▶ _Task directions_:
Leaving out every picture, quote the data below exactly as it appears.

▶ _Data under study_:
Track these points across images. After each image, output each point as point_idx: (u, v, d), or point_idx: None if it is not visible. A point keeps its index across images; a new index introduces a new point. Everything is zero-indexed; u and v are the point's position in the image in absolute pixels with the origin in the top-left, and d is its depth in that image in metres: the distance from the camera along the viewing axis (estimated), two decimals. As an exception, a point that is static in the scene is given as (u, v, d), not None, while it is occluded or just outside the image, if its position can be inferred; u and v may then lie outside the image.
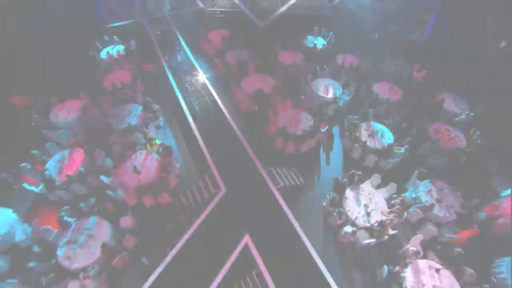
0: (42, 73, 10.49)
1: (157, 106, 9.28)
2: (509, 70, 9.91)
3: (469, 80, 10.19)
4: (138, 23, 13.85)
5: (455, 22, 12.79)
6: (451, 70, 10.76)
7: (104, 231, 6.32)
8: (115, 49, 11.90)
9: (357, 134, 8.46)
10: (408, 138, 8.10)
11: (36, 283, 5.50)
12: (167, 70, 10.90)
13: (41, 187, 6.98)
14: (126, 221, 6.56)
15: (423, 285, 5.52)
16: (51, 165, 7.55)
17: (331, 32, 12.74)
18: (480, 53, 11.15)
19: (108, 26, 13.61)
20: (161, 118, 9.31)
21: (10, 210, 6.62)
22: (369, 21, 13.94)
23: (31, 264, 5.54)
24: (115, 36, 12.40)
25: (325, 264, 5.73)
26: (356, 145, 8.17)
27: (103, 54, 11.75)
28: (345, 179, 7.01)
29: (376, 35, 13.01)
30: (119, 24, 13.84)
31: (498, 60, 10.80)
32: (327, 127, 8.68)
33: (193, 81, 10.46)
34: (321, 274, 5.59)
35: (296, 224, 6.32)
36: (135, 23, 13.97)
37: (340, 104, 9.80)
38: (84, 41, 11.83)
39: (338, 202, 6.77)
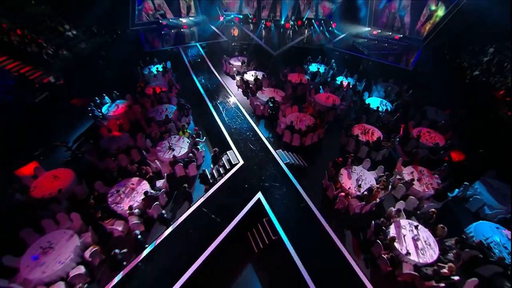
0: (101, 82, 13.35)
1: (189, 105, 11.46)
2: (479, 91, 11.97)
3: (447, 96, 12.14)
4: (174, 50, 17.00)
5: (436, 56, 15.41)
6: (432, 90, 12.82)
7: (144, 188, 7.88)
8: (155, 67, 14.76)
9: (352, 132, 10.18)
10: (394, 135, 9.76)
11: (92, 217, 7.00)
12: (197, 83, 13.35)
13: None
14: (161, 183, 8.17)
15: (404, 235, 6.67)
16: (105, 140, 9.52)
17: (333, 60, 15.38)
18: (456, 78, 13.36)
19: (150, 51, 16.81)
20: (191, 115, 11.45)
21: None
22: (366, 53, 16.73)
23: (90, 201, 7.12)
24: (155, 58, 15.42)
25: (323, 216, 7.00)
26: (350, 139, 9.86)
27: (145, 71, 14.59)
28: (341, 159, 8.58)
29: (370, 63, 15.54)
30: (159, 49, 17.08)
31: (472, 84, 12.90)
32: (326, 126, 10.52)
33: (218, 91, 12.77)
34: (319, 221, 6.84)
35: (300, 189, 7.72)
36: (172, 49, 17.17)
37: (338, 112, 11.77)
38: (132, 61, 14.76)
39: (334, 176, 8.23)
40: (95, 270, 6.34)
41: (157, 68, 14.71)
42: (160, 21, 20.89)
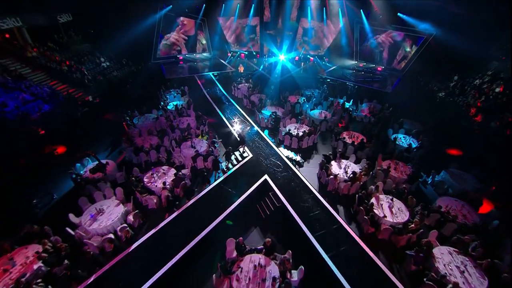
0: (128, 101, 15.93)
1: (206, 117, 13.84)
2: (446, 108, 14.49)
3: (421, 112, 14.61)
4: (191, 77, 20.11)
5: (412, 82, 18.35)
6: (409, 107, 15.34)
7: (172, 173, 9.77)
8: (174, 91, 17.58)
9: (340, 137, 12.34)
10: (374, 139, 11.90)
11: (132, 192, 8.80)
12: (211, 102, 15.97)
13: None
14: (185, 171, 10.07)
15: (381, 204, 8.36)
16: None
17: (325, 85, 18.27)
18: (428, 99, 16.01)
19: (170, 78, 19.90)
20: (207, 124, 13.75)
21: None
22: (354, 81, 19.77)
23: (131, 178, 8.99)
24: (174, 84, 18.38)
25: (318, 191, 8.77)
26: (339, 141, 11.97)
27: (167, 93, 17.37)
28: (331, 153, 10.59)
29: (356, 87, 18.41)
30: (177, 77, 20.20)
31: (441, 103, 15.48)
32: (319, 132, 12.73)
33: (229, 108, 15.29)
34: (316, 196, 8.59)
35: (300, 174, 9.59)
36: (188, 77, 20.29)
37: (329, 123, 14.10)
38: (155, 85, 17.66)
39: (325, 165, 10.16)
40: (136, 229, 7.98)
41: (177, 91, 17.54)
42: (177, 55, 24.56)
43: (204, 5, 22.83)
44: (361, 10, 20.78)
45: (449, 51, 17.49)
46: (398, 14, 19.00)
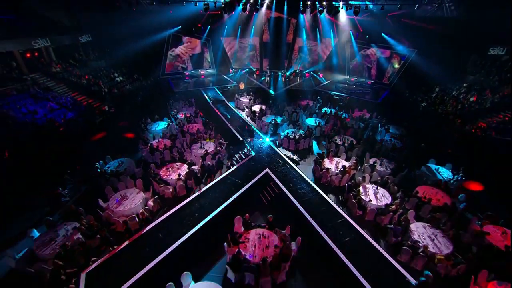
0: (139, 111, 17.54)
1: (212, 123, 15.38)
2: (428, 116, 16.19)
3: (405, 119, 16.26)
4: (197, 90, 21.92)
5: (399, 94, 20.22)
6: (395, 115, 17.01)
7: (184, 168, 11.10)
8: (182, 102, 19.30)
9: (333, 140, 13.83)
10: (363, 141, 13.40)
11: (151, 183, 10.09)
12: (217, 111, 17.61)
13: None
14: (196, 167, 11.42)
15: (367, 191, 9.66)
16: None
17: (318, 97, 20.08)
18: (412, 107, 17.76)
19: (178, 91, 21.68)
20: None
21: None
22: (345, 93, 21.61)
23: (150, 171, 10.32)
24: (182, 95, 20.12)
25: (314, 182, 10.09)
26: (332, 143, 13.45)
27: (175, 103, 19.06)
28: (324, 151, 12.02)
29: (347, 98, 20.22)
30: (185, 90, 22.00)
31: (423, 112, 17.20)
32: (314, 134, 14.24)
33: (233, 116, 16.90)
34: (310, 183, 9.90)
35: (297, 168, 10.95)
36: (195, 90, 22.10)
37: (323, 129, 15.65)
38: (163, 97, 19.39)
39: (320, 162, 11.55)
40: (154, 213, 9.20)
41: (184, 102, 19.25)
42: (184, 71, 26.59)
43: (209, 26, 25.23)
44: (350, 32, 23.16)
45: (430, 67, 19.49)
46: (382, 34, 21.28)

▶ _Exercise solution_:
Track these points across images. After each image, output each point as point_idx: (u, v, d), or point_idx: None if it is not visible. A point keeps its index across images; a new index introduces a new point. Everything is zero-indexed; u and v are the point's position in the image in absolute pixels with the origin in the top-left, and d is its depth in that image in metres: the distance from the camera along the viewing axis (estimated), two decimals. As an exception, a point that is static in the scene is given as (u, v, d), not None, while it is occluded or just outside the image, if its position can be inferred; u and v may then lie outside the image.
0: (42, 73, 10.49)
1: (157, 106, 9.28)
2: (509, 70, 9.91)
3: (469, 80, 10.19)
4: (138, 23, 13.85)
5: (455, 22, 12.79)
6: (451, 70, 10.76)
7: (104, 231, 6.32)
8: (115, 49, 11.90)
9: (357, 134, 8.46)
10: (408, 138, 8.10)
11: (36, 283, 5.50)
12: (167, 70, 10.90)
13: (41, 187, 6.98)
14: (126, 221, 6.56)
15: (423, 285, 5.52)
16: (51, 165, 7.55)
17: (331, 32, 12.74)
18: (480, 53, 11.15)
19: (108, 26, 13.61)
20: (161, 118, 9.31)
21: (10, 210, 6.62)
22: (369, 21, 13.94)
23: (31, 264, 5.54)
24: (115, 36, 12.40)
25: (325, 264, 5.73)
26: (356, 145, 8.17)
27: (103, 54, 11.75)
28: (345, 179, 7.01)
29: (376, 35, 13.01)
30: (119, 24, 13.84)
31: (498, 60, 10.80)
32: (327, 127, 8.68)
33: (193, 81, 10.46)
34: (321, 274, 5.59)
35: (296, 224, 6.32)
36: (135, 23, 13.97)
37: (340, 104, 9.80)
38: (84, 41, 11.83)
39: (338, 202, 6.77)
0: (101, 82, 13.35)
1: (189, 105, 11.46)
2: (479, 91, 11.97)
3: (447, 96, 12.14)
4: (174, 50, 17.00)
5: (436, 56, 15.41)
6: (432, 90, 12.82)
7: (144, 188, 7.88)
8: (155, 67, 14.76)
9: (352, 132, 10.18)
10: (394, 135, 9.76)
11: (92, 217, 7.00)
12: (197, 83, 13.35)
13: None
14: (161, 183, 8.17)
15: (404, 235, 6.67)
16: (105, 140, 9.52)
17: (333, 60, 15.38)
18: (456, 78, 13.36)
19: (150, 51, 16.81)
20: (191, 115, 11.45)
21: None
22: (366, 53, 16.73)
23: (90, 201, 7.12)
24: (155, 58, 15.42)
25: (323, 216, 7.00)
26: (350, 139, 9.86)
27: (145, 71, 14.59)
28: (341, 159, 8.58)
29: (370, 63, 15.54)
30: (159, 49, 17.08)
31: (472, 84, 12.90)
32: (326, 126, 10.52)
33: (218, 91, 12.77)
34: (319, 221, 6.84)
35: (300, 189, 7.72)
36: (172, 49, 17.17)
37: (338, 112, 11.77)
38: (132, 61, 14.76)
39: (334, 176, 8.23)
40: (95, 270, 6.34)
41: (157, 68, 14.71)
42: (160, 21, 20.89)
0: (128, 101, 15.93)
1: (206, 117, 13.84)
2: (446, 108, 14.49)
3: (421, 112, 14.61)
4: (191, 77, 20.11)
5: (412, 82, 18.35)
6: (409, 107, 15.34)
7: (172, 173, 9.77)
8: (174, 91, 17.58)
9: (340, 137, 12.34)
10: (374, 139, 11.90)
11: (132, 192, 8.80)
12: (211, 102, 15.97)
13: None
14: (185, 171, 10.07)
15: (381, 204, 8.36)
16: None
17: (325, 85, 18.27)
18: (428, 99, 16.01)
19: (170, 78, 19.90)
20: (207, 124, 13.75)
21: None
22: (354, 81, 19.77)
23: (131, 178, 8.99)
24: (174, 84, 18.38)
25: (318, 191, 8.77)
26: (339, 141, 11.97)
27: (167, 93, 17.37)
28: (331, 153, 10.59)
29: (356, 87, 18.41)
30: (177, 77, 20.20)
31: (441, 103, 15.48)
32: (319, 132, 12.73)
33: (229, 108, 15.29)
34: (316, 196, 8.59)
35: (300, 174, 9.59)
36: (188, 77, 20.29)
37: (329, 123, 14.10)
38: (155, 85, 17.66)
39: (325, 165, 10.16)
40: (136, 229, 7.98)
41: (177, 91, 17.54)
42: (177, 55, 24.56)
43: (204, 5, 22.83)
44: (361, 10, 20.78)
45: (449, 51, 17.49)
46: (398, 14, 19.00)
0: (139, 111, 17.54)
1: (212, 123, 15.38)
2: (428, 116, 16.19)
3: (405, 119, 16.26)
4: (197, 90, 21.92)
5: (399, 94, 20.22)
6: (395, 115, 17.01)
7: (184, 168, 11.10)
8: (182, 102, 19.30)
9: (333, 140, 13.83)
10: (363, 141, 13.40)
11: (151, 183, 10.09)
12: (217, 111, 17.61)
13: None
14: (196, 167, 11.42)
15: (367, 191, 9.66)
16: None
17: (318, 97, 20.08)
18: (412, 107, 17.76)
19: (178, 91, 21.68)
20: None
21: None
22: (345, 93, 21.61)
23: (150, 171, 10.32)
24: (182, 95, 20.12)
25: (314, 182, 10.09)
26: (332, 143, 13.45)
27: (175, 103, 19.06)
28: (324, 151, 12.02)
29: (347, 98, 20.22)
30: (185, 90, 22.00)
31: (423, 112, 17.20)
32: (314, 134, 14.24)
33: (233, 116, 16.90)
34: (310, 183, 9.90)
35: (297, 168, 10.95)
36: (195, 90, 22.10)
37: (323, 129, 15.65)
38: (163, 97, 19.39)
39: (320, 162, 11.55)
40: (154, 213, 9.20)
41: (184, 102, 19.25)
42: (184, 71, 26.59)
43: (209, 26, 25.23)
44: (350, 32, 23.16)
45: (430, 67, 19.49)
46: (382, 34, 21.28)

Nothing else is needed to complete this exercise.